↓↓↓

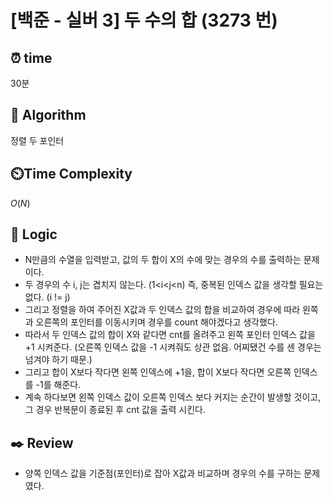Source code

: # [백준 - 실버 3] 두 수의 합 (3273 번)

## ⏰  **time**

30분

## :pushpin: **Algorithm**

정렬
두 포인터

## ⏲️**Time Complexity**

$O(N)$

## :round_pushpin: **Logic**

- N만큼의 수열을 입력받고, 값의 두 합이 X의 수에 맞는 경우의 수를 출력하는 문제이다.
- 두 경우의 수 i, j는 겹치지 않는다. (1<i<j<n) 즉, 중복된 인덱스 값을 생각할 필요는 없다. (i != j)
- 그리고 정렬을 하여 주어진 X값과 두 인덱스 값의 합을 비교하여 경우에 따라 왼쪽과 오른쪽의 포인터를 이동시키며 경우를 count 해야겠다고 생각했다.
- 따라서 두 인덱스 값의 합이 X와 같다면 cnt를 올려주고 왼쪽 포인터 인덱스 값을 +1 시켜준다. (오른쪽 인덱스 값을 -1 시켜줘도 상관 없음. 어찌됐건 수를 센 경우는 넘겨야 하기 때문.)
- 그리고 합이 X보다 작다면 왼쪽 인덱스에 +1을, 합이 X보다 작다면 오른쪽 인덱스를 -1를 해준다.
- 계속 하다보면 왼쪽 인덱스 값이 오른쪽 인덱스 보다 커지는 순간이 발생할 것이고, 그 경우 반복문이 종료된 후 cnt 값을 출력 시킨다.

## :black_nib: **Review**

- 양쪽 인덱스 값을 기준점(포인터)로 잡아 X값과 비교하며 경우의 수를 구하는 문제였다.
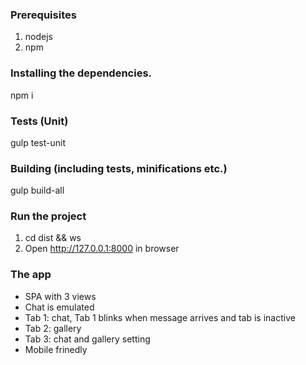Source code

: ### Prerequisites
1. nodejs
2. npm

### Installing the dependencies.
npm i

### Tests (Unit)
gulp test-unit

### Building (including tests, minifications etc.)
gulp build-all 

### Run the project
1. cd dist && ws
2. Open http://127.0.0.1:8000 in browser

### The app

- SPA with 3 views
- Chat is emulated
- Tab 1: chat, Tab 1 blinks when message arrives and tab is inactive
- Tab 2: gallery
- Tab 3: chat and gallery setting
- Mobile frinedly
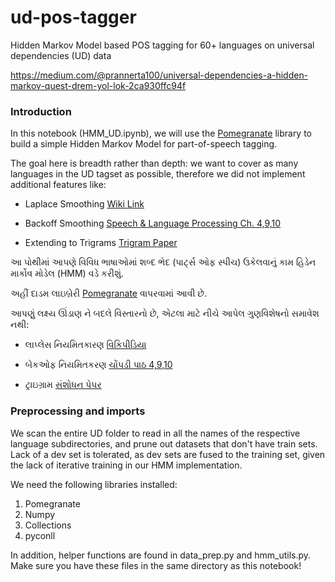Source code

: # ud-pos-tagger
Hidden Markov Model based POS tagging for 60+ languages on universal dependencies (UD) data

https://medium.com/@prannerta100/universal-dependencies-a-hidden-markov-quest-drem-yol-lok-2ca930ffc94f

### Introduction

In this notebook (HMM_UD.ipynb), we will use the [Pomegranate](http://pomegranate.readthedocs.io/en/latest/index.html) library to build a simple Hidden Markov Model for part-of-speech tagging.
 
The goal here is breadth rather than depth: we want to cover as many languages in the UD tagset as possible, therefore we did not implement additional features like:
- Laplace Smoothing [Wiki Link](https://en.wikipedia.org/wiki/Additive_smoothing) 
    
- Backoff Smoothing [Speech & Language Processing Ch. 4,9,10](https://web.stanford.edu/~jurafsky/slp3/) 

- Extending to Trigrams [Trigram Paper](http://www.coli.uni-saarland.de/~thorsten/publications/Brants-ANLP00.pdf)


આ પોથીમાં આપણે વિવિધ ભાષાઓમાં શબ્દ ભેદ (પાર્ટ્સ ઓફ સ્પીચ) ઉકેલવાનું કામ હિડેન માર્કોવ મોડેલ (HMM) વડે કરીશું. 

અહીં દાડમ લાઇબ્રેરી [Pomegranate](http://pomegranate.readthedocs.io/en/latest/index.html) વાપરવામાં આવી છે.

આપણું લક્ષ્ય ઊંડાણ ને બદલે વિસ્તારનો છે, એટલા માટે નીચે આપેલ ગુણવિશેષનો સમાવેશ નથી: 
- લાપ્લેસ નિયમિતકારણ [વિકિપીડિયા](https://en.wikipedia.org/wiki/Additive_smoothing) 
    
- બેકઓફ નિયમિતકરણ [ચોંપડી પાઠ 4,9,10](https://web.stanford.edu/~jurafsky/slp3/) 

- ટ્રાઇગ્રામ [સંશોધન પેપર](http://www.coli.uni-saarland.de/~thorsten/publications/Brants-ANLP00.pdf)


### Preprocessing and imports
We scan the entire UD folder to read in all the names of the respective language subdirectories, and prune out datasets that don't have train sets. Lack of a dev set is tolerated, as dev sets are fused to the training set, given the lack of iterative training in our HMM implementation. 

We need the following libraries installed:
1. Pomegranate
2. Numpy
3. Collections
4. pyconll

In addition, helper functions are found in data_prep.py and hmm_utils.py. Make sure you have these files in the same directory as this notebook!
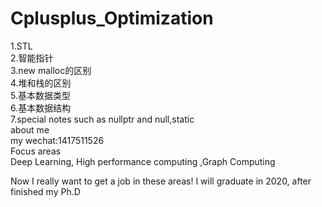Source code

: # Cplusplus_Optimization

1.STL  		
2.智能指针  		
3.new malloc的区别  		
4.堆和栈的区别  		
5.基本数据类型  		
6.基本数据结构  		
7.special notes such as nullptr and null,static  
about me  
my wechat:1417511526  
Focus areas  
Deep Learning, High performance computing ,Graph Computing   

Now I really want to get a job in these areas!
I will graduate in 2020, after finished my Ph.D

↑↑↑

• [EXERCISE DETAILS]:
Output every line of source text from the listing above, character for character, and omit the pictures.

• [RESPONSE]:
Source code

: # [백준 - 실버 3] 두 수의 합 (3273 번)

## ⏰  **time**

30분

## :pushpin: **Algorithm**

정렬
두 포인터

## ⏲️**Time Complexity**

$O(N)$

## :round_pushpin: **Logic**

- N만큼의 수열을 입력받고, 값의 두 합이 X의 수에 맞는 경우의 수를 출력하는 문제이다.
- 두 경우의 수 i, j는 겹치지 않는다. (1<i<j<n) 즉, 중복된 인덱스 값을 생각할 필요는 없다. (i != j)
- 그리고 정렬을 하여 주어진 X값과 두 인덱스 값의 합을 비교하여 경우에 따라 왼쪽과 오른쪽의 포인터를 이동시키며 경우를 count 해야겠다고 생각했다.
- 따라서 두 인덱스 값의 합이 X와 같다면 cnt를 올려주고 왼쪽 포인터 인덱스 값을 +1 시켜준다. (오른쪽 인덱스 값을 -1 시켜줘도 상관 없음. 어찌됐건 수를 센 경우는 넘겨야 하기 때문.)
- 그리고 합이 X보다 작다면 왼쪽 인덱스에 +1을, 합이 X보다 작다면 오른쪽 인덱스를 -1를 해준다.
- 계속 하다보면 왼쪽 인덱스 값이 오른쪽 인덱스 보다 커지는 순간이 발생할 것이고, 그 경우 반복문이 종료된 후 cnt 값을 출력 시킨다.

## :black_nib: **Review**

- 양쪽 인덱스 값을 기준점(포인터)로 잡아 X값과 비교하며 경우의 수를 구하는 문제였다.
Source code

: ### Prerequisites
1. nodejs
2. npm

### Installing the dependencies.
npm i

### Tests (Unit)
gulp test-unit

### Building (including tests, minifications etc.)
gulp build-all 

### Run the project
1. cd dist && ws
2. Open http://127.0.0.1:8000 in browser

### The app

- SPA with 3 views
- Chat is emulated
- Tab 1: chat, Tab 1 blinks when message arrives and tab is inactive
- Tab 2: gallery
- Tab 3: chat and gallery setting
- Mobile frinedly
Source code

: # ud-pos-tagger
Hidden Markov Model based POS tagging for 60+ languages on universal dependencies (UD) data

https://medium.com/@prannerta100/universal-dependencies-a-hidden-markov-quest-drem-yol-lok-2ca930ffc94f

### Introduction

In this notebook (HMM_UD.ipynb), we will use the [Pomegranate](http://pomegranate.readthedocs.io/en/latest/index.html) library to build a simple Hidden Markov Model for part-of-speech tagging.
 
The goal here is breadth rather than depth: we want to cover as many languages in the UD tagset as possible, therefore we did not implement additional features like:
- Laplace Smoothing [Wiki Link](https://en.wikipedia.org/wiki/Additive_smoothing) 
    
- Backoff Smoothing [Speech & Language Processing Ch. 4,9,10](https://web.stanford.edu/~jurafsky/slp3/) 

- Extending to Trigrams [Trigram Paper](http://www.coli.uni-saarland.de/~thorsten/publications/Brants-ANLP00.pdf)


આ પોથીમાં આપણે વિવિધ ભાષાઓમાં શબ્દ ભેદ (પાર્ટ્સ ઓફ સ્પીચ) ઉકેલવાનું કામ હિડેન માર્કોવ મોડેલ (HMM) વડે કરીશું. 

અહીં દાડમ લાઇબ્રેરી [Pomegranate](http://pomegranate.readthedocs.io/en/latest/index.html) વાપરવામાં આવી છે.

આપણું લક્ષ્ય ઊંડાણ ને બદલે વિસ્તારનો છે, એટલા માટે નીચે આપેલ ગુણવિશેષનો સમાવેશ નથી: 
- લાપ્લેસ નિયમિતકારણ [વિકિપીડિયા](https://en.wikipedia.org/wiki/Additive_smoothing) 
    
- બેકઓફ નિયમિતકરણ [ચોંપડી પાઠ 4,9,10](https://web.stanford.edu/~jurafsky/slp3/) 

- ટ્રાઇગ્રામ [સંશોધન પેપર](http://www.coli.uni-saarland.de/~thorsten/publications/Brants-ANLP00.pdf)


### Preprocessing and imports
We scan the entire UD folder to read in all the names of the respective language subdirectories, and prune out datasets that don't have train sets. Lack of a dev set is tolerated, as dev sets are fused to the training set, given the lack of iterative training in our HMM implementation. 

We need the following libraries installed:
1. Pomegranate
2. Numpy
3. Collections
4. pyconll

In addition, helper functions are found in data_prep.py and hmm_utils.py. Make sure you have these files in the same directory as this notebook!
Source code

: # Cplusplus_Optimization

1.STL  		
2.智能指针  		
3.new malloc的区别  		
4.堆和栈的区别  		
5.基本数据类型  		
6.基本数据结构  		
7.special notes such as nullptr and null,static  
about me  
my wechat:1417511526  
Focus areas  
Deep Learning, High performance computing ,Graph Computing   

Now I really want to get a job in these areas!
I will graduate in 2020, after finished my Ph.D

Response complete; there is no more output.